Explore the material:
A: From the piece on Grosse's painting, pull out the text starting at "For Grosse, painting" and ending at "of each project.".
B: Answer these about the piece on Grosse's painting:
(i) What does Grosse name as inspiration for her "strategic" approach?
(ii) Which color has to be really clear in Basel?
(iii) Besides architecture, what does Grosse say defines space?
C: Carry on the piece about Grosse's painting from its last sentence.

*** Extract ***

For Grosse, painting is not just a visual experience but a total bodily encounter: “the idea of a painting being so present that it goes into your visceral system, so strongly connected to your senses,” she says. “When I paint my whole intelligence as a being is triggered, that’s why I find it so exciting.”
While they might aim to transport viewers to otherworldly sensorial planes, Grosse’s works are nonetheless grounded by precision and control. She describes her approach as “strategic”, citing the choreographed performances of orchestras or sports teams as inspiration. The symphonic array of colours is carefully composed, each palette tailored to the specific demands of each project.
“Colour is one element that is part of a multi-faceted strategy,” she says. “In Basel I have so many different elements that play together, so in this case the magenta has to be really clear. In Hamburg, I have a different situation: a synchronicity of a very densely organised palette where the colours are intertwined into a stream of electric energy. Each work has a completely different attitude.”
Often spilling into the public realm, these installations possess an almost insurgent quality in the way they not only transform but claim their surroundings. “I think space is not defined by architecture only, it is defined or made by how we act in it,” says Grosse, before pointing again to the Basel model. “It is a claim, it is saying, ‘this is mine’, and it creates its own land or territory.”

*** End of Extract ***
*** Input data ***

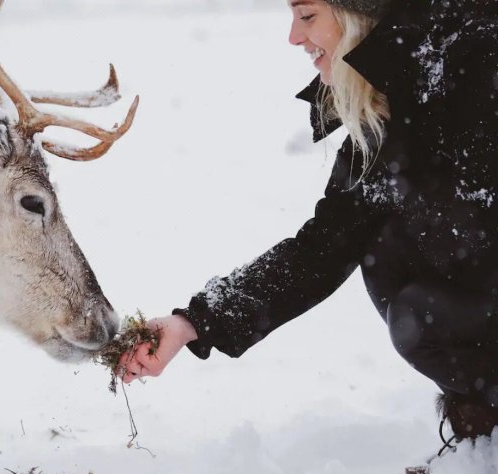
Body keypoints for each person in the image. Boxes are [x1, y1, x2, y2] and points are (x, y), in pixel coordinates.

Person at [119, 0, 498, 444]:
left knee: (420, 287)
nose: (294, 37)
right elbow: (323, 247)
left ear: (363, 14)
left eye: (308, 16)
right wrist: (193, 323)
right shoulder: (390, 103)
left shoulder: (476, 60)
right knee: (387, 256)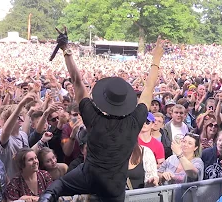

*** End of Input data ***

Results:
A:
For Grosse, painting is not just a visual experience but a total bodily encounter: “the idea of a painting being so present that it goes into your visceral system, so strongly connected to your senses,” she says. “When I paint my whole intelligence as a being is triggered, that’s why I find it so exciting.”
While they might aim to transport viewers to otherworldly sensorial planes, Grosse’s works are nonetheless grounded by precision and control. She describes her approach as “strategic”, citing the choreographed performances of orchestras or sports teams as inspiration. The symphonic array of colours is carefully composed, each palette tailored to the specific demands of each project.

B:
(i) The choreographed performances of orchestras or sports teams.
(ii) Magenta.
(iii) How we act in it.

C:
Taking over that territory is no small feat. In Basel, for example, the site must first be covered in asphalt — “to give it the surface it can really spring out of, almost like a trampoline”. Such painstaking preparation is inevitable when working with architecture and public spaces, but the artist embraces these challenges.
“There are planning stages where you realise something isn’t going to work,” she says. “Sometimes there’s a special freedom that comes from liberating yourself from obligations. Other times, freedom arises because of the obligations you do have. And within those, you develop flexibility, imagination — even an anarchic undertone, which is fun.”
Does she still primarily see herself as a painter? “I think that I’m a painter who is doing something in very different conditions,” she says. “Some of those conditions can be things besides art and architecture — the trees, the wind, the weather. I like to see the work intertwined in an ecology with all these fields. It’s not separate, even when it’s shown in an exhibition space. It has a relationship to all these other things.”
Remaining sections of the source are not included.